Zincophores and broad-spectrum opine metallophores include staphylopine, produced by Staphylococcus aureus via the CntKLM/CntABCDF (cnt) system, and its Pseudomonas aeruginosa counterpart pseudopaline. These nicotianamine-like molecules bind zinc, nickel, and other divalent metals, and are important for growth when the host restricts these ions.
Why it matters
Metallophores sit at the center of the host-pathogen struggle for metals known as nutritional immunity. Vertebrate hosts deploy proteins such as calprotectin to withhold zinc and manganese and use transferrin and lactoferrin to withhold iron; broad-spectrum metallophores like staphylopine and pseudopaline let pathogens counter this starvation, directly linking metallophore production to virulence and infection outcome.

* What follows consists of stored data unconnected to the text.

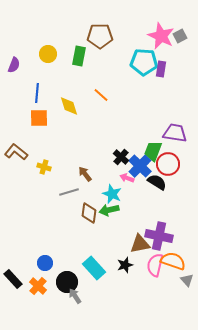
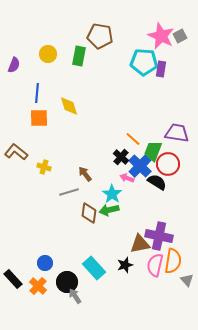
brown pentagon: rotated 10 degrees clockwise
orange line: moved 32 px right, 44 px down
purple trapezoid: moved 2 px right
cyan star: rotated 12 degrees clockwise
orange semicircle: rotated 80 degrees clockwise
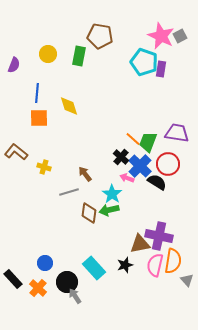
cyan pentagon: rotated 16 degrees clockwise
green trapezoid: moved 5 px left, 9 px up
orange cross: moved 2 px down
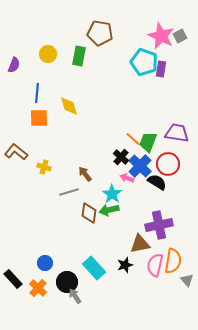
brown pentagon: moved 3 px up
purple cross: moved 11 px up; rotated 24 degrees counterclockwise
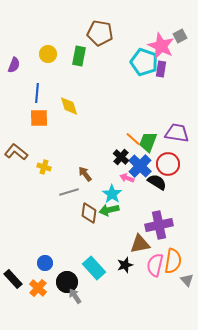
pink star: moved 10 px down
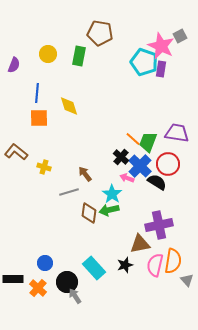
black rectangle: rotated 48 degrees counterclockwise
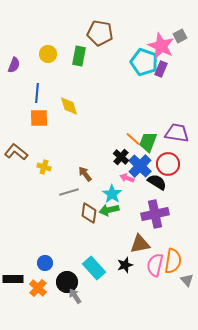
purple rectangle: rotated 14 degrees clockwise
purple cross: moved 4 px left, 11 px up
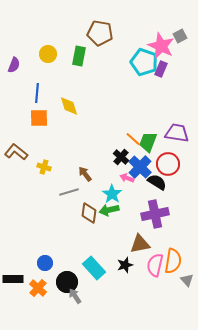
blue cross: moved 1 px down
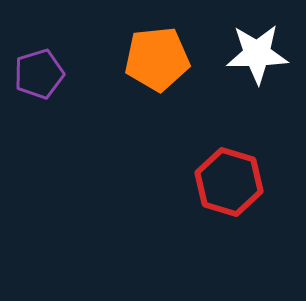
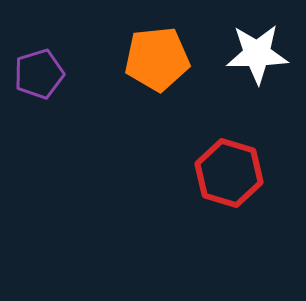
red hexagon: moved 9 px up
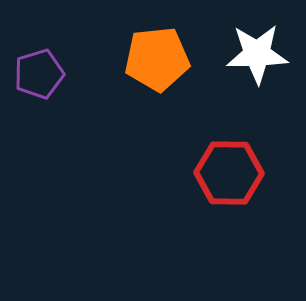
red hexagon: rotated 16 degrees counterclockwise
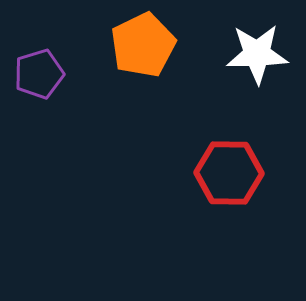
orange pentagon: moved 14 px left, 14 px up; rotated 20 degrees counterclockwise
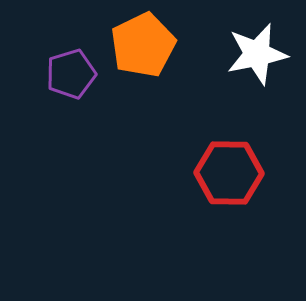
white star: rotated 10 degrees counterclockwise
purple pentagon: moved 32 px right
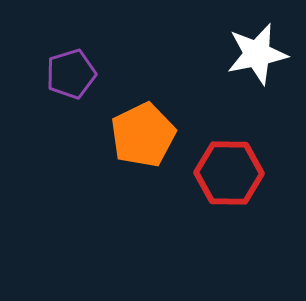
orange pentagon: moved 90 px down
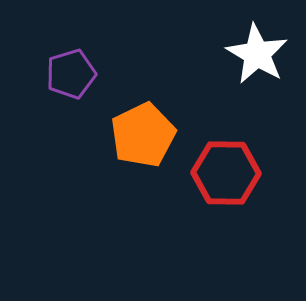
white star: rotated 30 degrees counterclockwise
red hexagon: moved 3 px left
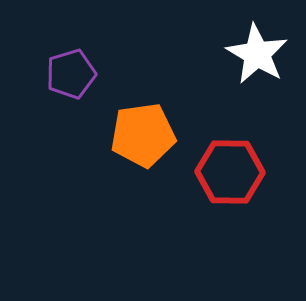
orange pentagon: rotated 18 degrees clockwise
red hexagon: moved 4 px right, 1 px up
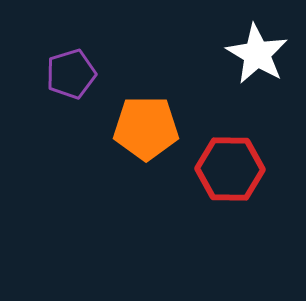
orange pentagon: moved 3 px right, 7 px up; rotated 8 degrees clockwise
red hexagon: moved 3 px up
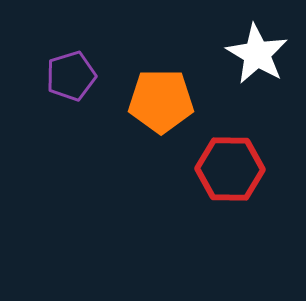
purple pentagon: moved 2 px down
orange pentagon: moved 15 px right, 27 px up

Because they are essential to metal acquisition during infection, metallophore pathways are targets for antimicrobial strategies, including "Trojan horse" siderophore-antibiotic conjugates that hijack metallophore transporters for drug delivery. In the environment, metallophores shape trace-metal biogeochemistry, mineral weathering, and microbial community interactions, and they influence how metals move through soils, oceans, and the diet-metal-microbiome axis.
Key points
- A metallophore is a secreted microbial chelator that scavenges a specific scarce metal and returns it to the cell via a dedicated transporter.
- The class generalizes the siderophore (iron) concept to other metals: chalkophores bind copper, zincophores bind zinc, with analogues for nickel and cobalt.
- Named examples include enterobactin and pyoverdine (Fe), methanobactin (Cu), and the opine-type staphylopine and pseudopaline (Zn/Ni and broad-spectrum).
- Production is controlled by metal-sensing regulators such as Fur and Zur that switch synthesis on under metal starvation.
- Metallophores are central to nutritional immunity and pathogen virulence, and are actively explored as antibiotic-delivery routes.
- Kenney & Rosenzweig, Annual Review of Biochemistry, 2018 (Chalkophores) — pubmed.ncbi.nlm.nih.gov
- Grim et al., mBio, 2017 (Staphylopine and nutritional immunity) — pmc.ncbi.nlm.nih.gov
- Maret, Natural Product Communications, 2024 (Metallophores as natural products) — journals.sagepub.com
Frequently asked questions
What is a metallophore?
A metallophore is a low-molecular-weight molecule that microorganisms secrete to bind a scarce essential metal, such as iron, copper, or zinc, and then reimport it as a metal-chelate complex through a dedicated transport system.
How is a metallophore different from a siderophore?
A siderophore is a metallophore specific for iron. Metallophore is the umbrella term; siderophores are the iron-binding subclass, alongside chalkophores (copper), zincophores (zinc), and analogues for other metals.
Why are metallophores important in infection?
Hosts withhold metals from pathogens through nutritional immunity. Metallophores such as staphylopine and pseudopaline let bacteria overcome this metal starvation, so they are linked to virulence and are targets for new antimicrobials.